--- Exercise data Enclosed Below ---

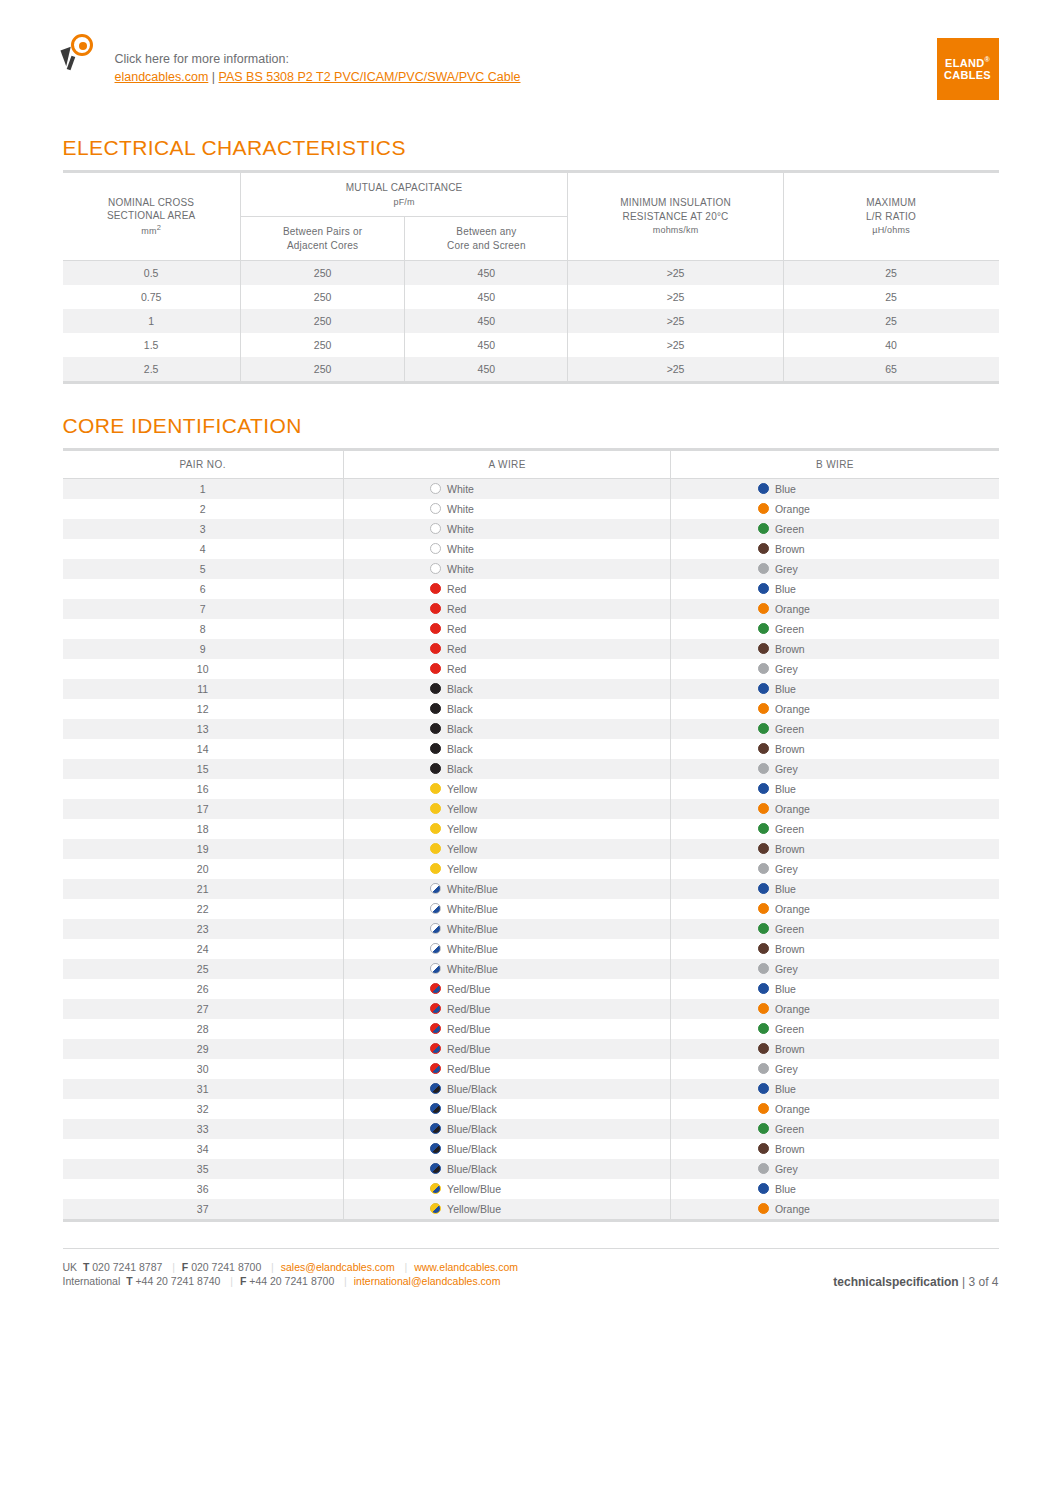Click here for more information:
elandcables.com | PAS BS 5308 P2 T2 PVC/ICAM/PVC/SWA/PVC Cable
ELAND®
CABLES
ELECTRICAL CHARACTERISTICS
| NOMINAL CROSS SECTIONAL AREA mm 2 | MUTUAL CAPACITANCE pF/m | MINIMUM INSULATION RESISTANCE AT 20°C mohms/km | MAXIMUM L/R RATIO µH/ohms |
| --- | --- | --- | --- |
| Between Pairs or Adjacent Cores | Between any Core and Screen |
| 0.5 | 250 | 450 | >25 | 25 |
| 0.75 | 250 | 450 | >25 | 25 |
| 1 | 250 | 450 | >25 | 25 |
| 1.5 | 250 | 450 | >25 | 40 |
| 2.5 | 250 | 450 | >25 | 65 |
CORE IDENTIFICATION
| PAIR NO. | A WIRE | B WIRE |
| --- | --- | --- |
| 1 | White | Blue |
| 2 | White | Orange |
| 3 | White | Green |
| 4 | White | Brown |
| 5 | White | Grey |
| 6 | Red | Blue |
| 7 | Red | Orange |
| 8 | Red | Green |
| 9 | Red | Brown |
| 10 | Red | Grey |
| 11 | Black | Blue |
| 12 | Black | Orange |
| 13 | Black | Green |
| 14 | Black | Brown |
| 15 | Black | Grey |
| 16 | Yellow | Blue |
| 17 | Yellow | Orange |
| 18 | Yellow | Green |
| 19 | Yellow | Brown |
| 20 | Yellow | Grey |
| 21 | White/Blue | Blue |
| 22 | White/Blue | Orange |
| 23 | White/Blue | Green |
| 24 | White/Blue | Brown |
| 25 | White/Blue | Grey |
| 26 | Red/Blue | Blue |
| 27 | Red/Blue | Orange |
| 28 | Red/Blue | Green |
| 29 | Red/Blue | Brown |
| 30 | Red/Blue | Grey |
| 31 | Blue/Black | Blue |
| 32 | Blue/Black | Orange |
| 33 | Blue/Black | Green |
| 34 | Blue/Black | Brown |
| 35 | Blue/Black | Grey |
| 36 | Yellow/Blue | Blue |
| 37 | Yellow/Blue | Orange |
UK T 020 7241 8787 | F 020 7241 8700 | sales@elandcables.com | www.elandcables.com
International T +44 20 7241 8740 | F +44 20 7241 8700 | international@elandcables.com
technicalspecification | 3 of 4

--- End of Enclosed Exercise data ---

Task objective: Here the output must be the lines above from the line with "450 | >25 | 65 |" to the line with "Red | Brown |", both included, duplicated word for word and nothing else.

Exercise solution:
| 2.5 | 250 | 450 | >25 | 65 |
CORE IDENTIFICATION
| PAIR NO. | A WIRE | B WIRE |
| --- | --- | --- |
| 1 | White | Blue |
| 2 | White | Orange |
| 3 | White | Green |
| 4 | White | Brown |
| 5 | White | Grey |
| 6 | Red | Blue |
| 7 | Red | Orange |
| 8 | Red | Green |
| 9 | Red | Brown |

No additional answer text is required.